Copy the two folders into virtual machine and run following instructions.

$ cd ~/ByteWeight/code/script
# train oracle dataset
$ bash experiment_lin.sh <path of dataset/oracle>
# train symbol dataset
$ bash experiment_lin.sh <path of dataset/symbol>

Test

Overwrite the dataset/symbol/binary with dataset/oracle/binary at first.

cp dataset/oracle/binary/* dataset/symbol/binary/*

And refer to the ~/ByteWeight/code/script/run_compare_oracle.sh test the trained model.

XDA(~1h)

Steps to reproduce results in Usenix paper Table 3:

set up environment of XDA

git clone https://github.com/CUMLSec/XDA XDA_repo
# install conda
wget -c https://repo.anaconda.com/archive/Anaconda3-2022.05-Linux-x86_64.sh
bash ./Anaconda3-2022.05-Linux-x86_64.sh
# environment setup
conda create -n xda python=3.7 numpy scipy scikit-learn colorama
conda activate xda
conda install pytorch torchvision torchaudio cudatoolkit=11.0 -c pytorch
cd XDA_repo && pip install --editable .

We prepared our finturned models here. Decompress and put them into XDA_repo/checkpoints/. Download data-bin here and put them into XDA_repo/data-bin.

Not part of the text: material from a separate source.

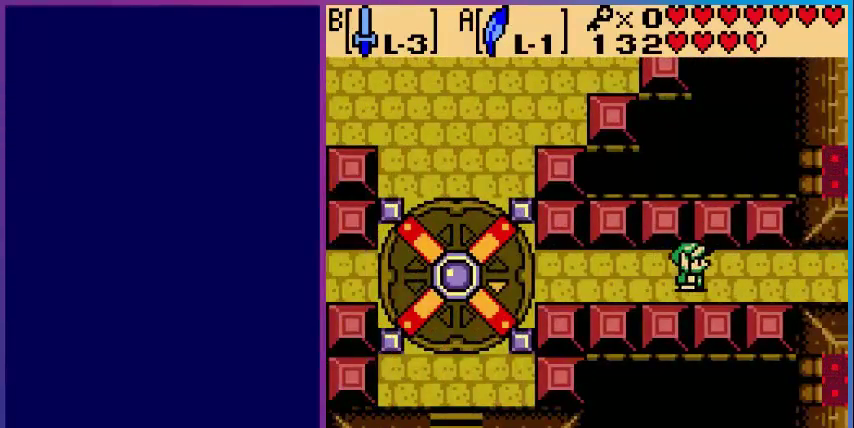
{"buttons": ["DPAD_RIGHT"], "events": []}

cp xda/eval_pair_inst_bound.py XDA_repo/scripts/play
cp xda/*.sh XDA_repo
cp -r xda/XDAInstTest/ XDA_repo
cd XDA_repo

Reproduction of Trained Model

run

bash run_oracle.sh
bash run_elfmap.sh

check the result

# get the result of `Oracle` line of table 3
bash calculate_oracle.sh

# get the result of `Debug` line of table 3
bash calculate_elfmap.sh

Train a New Model

If you want to train the a new model, we also provide following instructions.

Preprocess the dataset

Here we use coreutils of our x86/x64 dataset to train the XDA model as the example.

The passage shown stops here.